厚生労働省は29日、医薬品のネット販売規制について、離島居住者や以前からの継続使用者に対しては、伝統薬などの薬局製造販売医薬品と第2類医薬品のネット販売を今後2年間はできるようにするとした省令を公布・施行した。

「薬事法施行規則などの一部を改正する省令の一部を改正する省令」の一部(出典:官報ホームページ)

今回公布・施行された省令は、改正薬事法で定める「第1類」「第2類」「第3類」の医薬品に関し、「第1類」「第2類」の医薬品のネット販売を規制する「薬事法施行規則などの一部を改正する省令」の施行後2年間の経過措置を定めるもの。正式名称は「薬事法施行規則などの一部を改正する省令の一部を改正する省令」となっている。

内容は、離島居住者や以前からの継続使用者に対して、伝統薬などの薬局製造販売医薬品と第2類医薬品の通信販売(ネット販売含む)を、2011年5月31日まで可能にする内容となっている。

この省令を巡っては、医薬品の販売方法を議論するために設置された「医薬品新販売制度の円滑施行に関する検討会」の第6回会合において案が提示された。
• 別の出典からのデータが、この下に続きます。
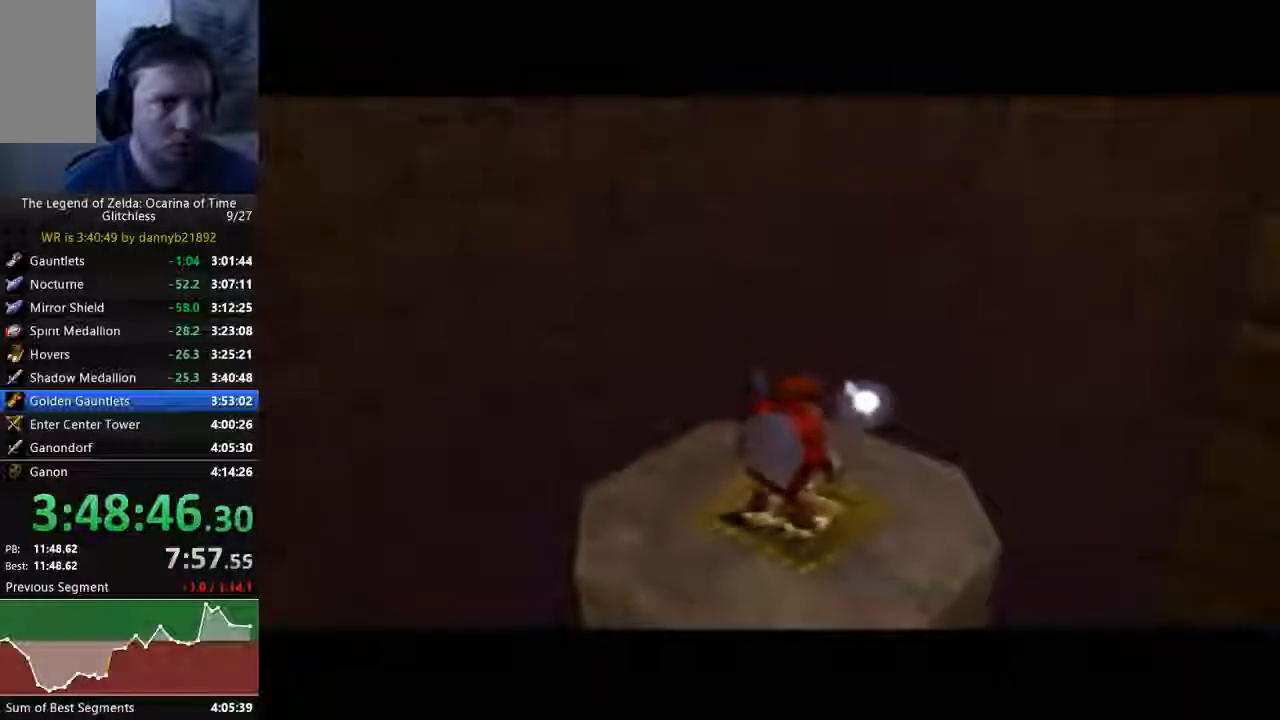
{"dt_ms": 1000, "buttons": [], "left_stick": "center"}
だが、楽天会長兼社長の三木谷浩史氏を初め、同検討会の構成員の多くから反対意見が出されたため、検討会のコンセンサスは得ないまま「厚生労働省が責任において」(北里大学名誉教授で座長の井村伸正氏)作成したこととされ、パブリックコメントを経て、今回の公布・施行にいたった。

今回の省令によって一部が改正された、医薬品ネット販売規制自体を定める省令に関しては、6月1日に施行予定となっている。だが、「ケンコーコム」を運営するケンコーコムと医薬品・健康食品ECサイト「健康食品店ウェルネット」を運営するウェルネットは、5月25日、国を相手取り、医薬品ネット販売の権利確認と省令の無効確認・取消を求め、東京地裁に提訴した。また、楽天の三木谷氏も訴訟する可能性を示唆しており、今後は法廷の場に議論が移行されることになる。